Yes, the question is would you prefer to die a premature life or to die an old life of natural causes?

    Also, most of them would have never existed otherwise.

It is true that farmed animals of carefully selected breeds are a human creation. This selection was never made with the well-being of the animals in mind but purely based on how much flesh they produce and how quickly they can grow so they live the shortest lives for the largest profit. In fact some breeds have developed severe health of problems due to this type of horrible selection.

Are you saying that farmed animals should be thankful to their owners for having granted them a short (even if in some rare cases kind) existence followed by dead? That's quite a twisted, even sadistic, view to have, to do as we please with other beings and then claim it's for their own good.

    Scenario 1 vs Scenario 2

For the record I never advocated for the release of farmed animals into the wild. This would be irresponsible after the thousands of years of species subjugation/domestication. A compassionate management of farmed animals would have to be thought out, perhaps in the shape of animal sanctuaries, I don't know. However, I don't think this will ever be an actual problem since it is unlikely that the whole world will become vegan overnight, leaving us not knowing what to do with billions of caged animals.

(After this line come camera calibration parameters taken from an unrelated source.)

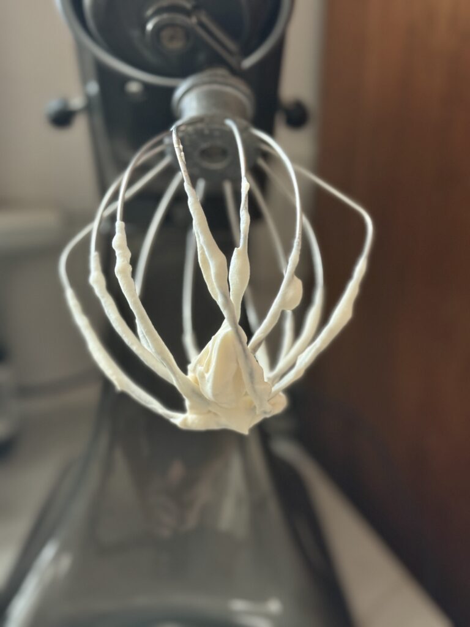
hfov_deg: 30.3
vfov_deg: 39.7
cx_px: 235
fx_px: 869
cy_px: 314
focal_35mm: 48
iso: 640
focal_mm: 6.76
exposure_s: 1/30
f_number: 1.78
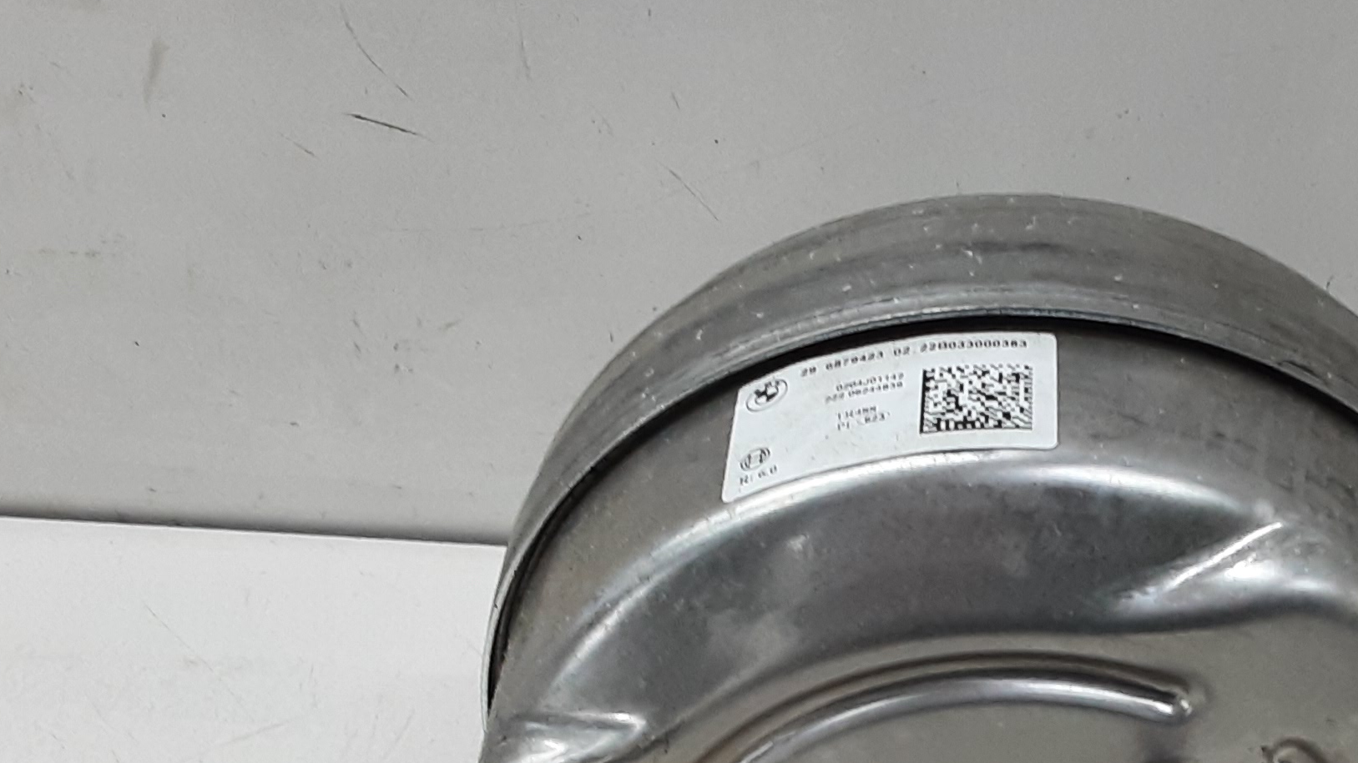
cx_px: 1016
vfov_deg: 19.5
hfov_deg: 34.7
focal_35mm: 59
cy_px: 835
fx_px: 2124
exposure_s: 1/50
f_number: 1.9
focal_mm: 2.91
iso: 100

I think it's a bit disingenuous to come up with a real life example and compare it with a highly hypothetical and unlikely graphic fox example just to support your views. I appreciate that you make an effort to buy meat from supposedly more ethical sources, however most of the animals don't have that luck. There's way higher likelihood that an animal is born in a factory farm, Scenario 3: chick is born in factory egg farm. If male, he gets minced immediately since he can't produce eggs; if female gets her beak painfully cut in half to prevent fighting due to crowded conditions and natural instinct of territorial disputes, lives half a life in a dark, cruelly small cage where she can barely move, before getting slaughtered. Depressingly similar stories exist for other farmed species. This is the reality of the largest majority of farmed animals today.

Why not take the alternative compassion driven Scenario 4: Animal gets born in natural environment, animal gets to live freely with minimal human interference, animal dies of natural causes. Isn't this what you expect for yourself? Why do you have double standards for other species?